The Court homed in on whether the order sought would serve what it called a “paramount” interests of justice standard. Guided by this, the Court ordered disclosure of the names requested because the plaintiff needed to “sue the Brothers individually under the doctrine of vicarious liability and “[t]o do so he must have their names and addresses.” Here Ms Justice Hyland re-stated established law in Ireland to the effect that “[i]f a plaintiff seeks to impose vicarious liability on a religious order for the acts of a member of the order, he or she must sue the members of the order individually unless there is a representative defendant.”[Hickey v McGowan and Cosgrove  2 I.R. 196).
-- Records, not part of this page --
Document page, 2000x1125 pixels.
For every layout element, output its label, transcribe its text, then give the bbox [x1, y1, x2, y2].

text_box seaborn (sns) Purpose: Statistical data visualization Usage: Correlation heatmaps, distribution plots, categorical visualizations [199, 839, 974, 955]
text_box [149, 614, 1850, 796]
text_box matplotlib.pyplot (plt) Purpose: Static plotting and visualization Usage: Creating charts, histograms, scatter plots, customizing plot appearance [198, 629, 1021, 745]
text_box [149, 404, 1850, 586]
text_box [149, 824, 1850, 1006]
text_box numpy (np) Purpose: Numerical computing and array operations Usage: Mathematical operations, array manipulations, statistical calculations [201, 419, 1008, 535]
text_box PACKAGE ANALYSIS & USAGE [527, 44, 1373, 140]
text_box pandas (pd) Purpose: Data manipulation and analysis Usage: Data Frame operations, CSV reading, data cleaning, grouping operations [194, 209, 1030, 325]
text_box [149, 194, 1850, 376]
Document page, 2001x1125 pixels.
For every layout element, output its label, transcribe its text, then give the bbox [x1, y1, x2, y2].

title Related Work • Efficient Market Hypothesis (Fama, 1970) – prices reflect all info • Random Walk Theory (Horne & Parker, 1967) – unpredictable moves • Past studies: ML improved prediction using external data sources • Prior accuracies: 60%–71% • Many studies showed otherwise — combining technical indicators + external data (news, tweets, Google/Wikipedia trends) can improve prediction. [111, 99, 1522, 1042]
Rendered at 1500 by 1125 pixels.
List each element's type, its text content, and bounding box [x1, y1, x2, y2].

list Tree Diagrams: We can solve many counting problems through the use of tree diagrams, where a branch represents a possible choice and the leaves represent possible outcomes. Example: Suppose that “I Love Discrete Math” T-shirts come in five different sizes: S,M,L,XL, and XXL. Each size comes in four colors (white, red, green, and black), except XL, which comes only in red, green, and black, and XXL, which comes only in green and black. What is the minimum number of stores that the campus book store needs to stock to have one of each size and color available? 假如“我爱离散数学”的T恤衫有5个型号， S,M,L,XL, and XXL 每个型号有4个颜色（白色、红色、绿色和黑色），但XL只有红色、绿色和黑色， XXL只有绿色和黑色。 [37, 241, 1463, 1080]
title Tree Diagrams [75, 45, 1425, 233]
In the last analysis, the Court acknowledged the hurdles facing plaintiffs and adverted to the “improved prospects of recovery” if multiple defendants are named “rather than one or two”. The Court was further minded to grant relief because the plaintiff would be “seriously disadvantaged” by having just two defendants to sue given the strictures of s.35(1) of the Civil Liability Act 1961. The Court drew attention to the stance of the Province leader and stated that his failure to substantively engage with the claim meant the court was unable to consider any mitigating factors against release of the names. However, a narrow order would be drawn to protect the privacy interests of the Brothers.
The Court proposed that costs be awarded against the Province leader of the Congregation but stayed the order for further proceedings.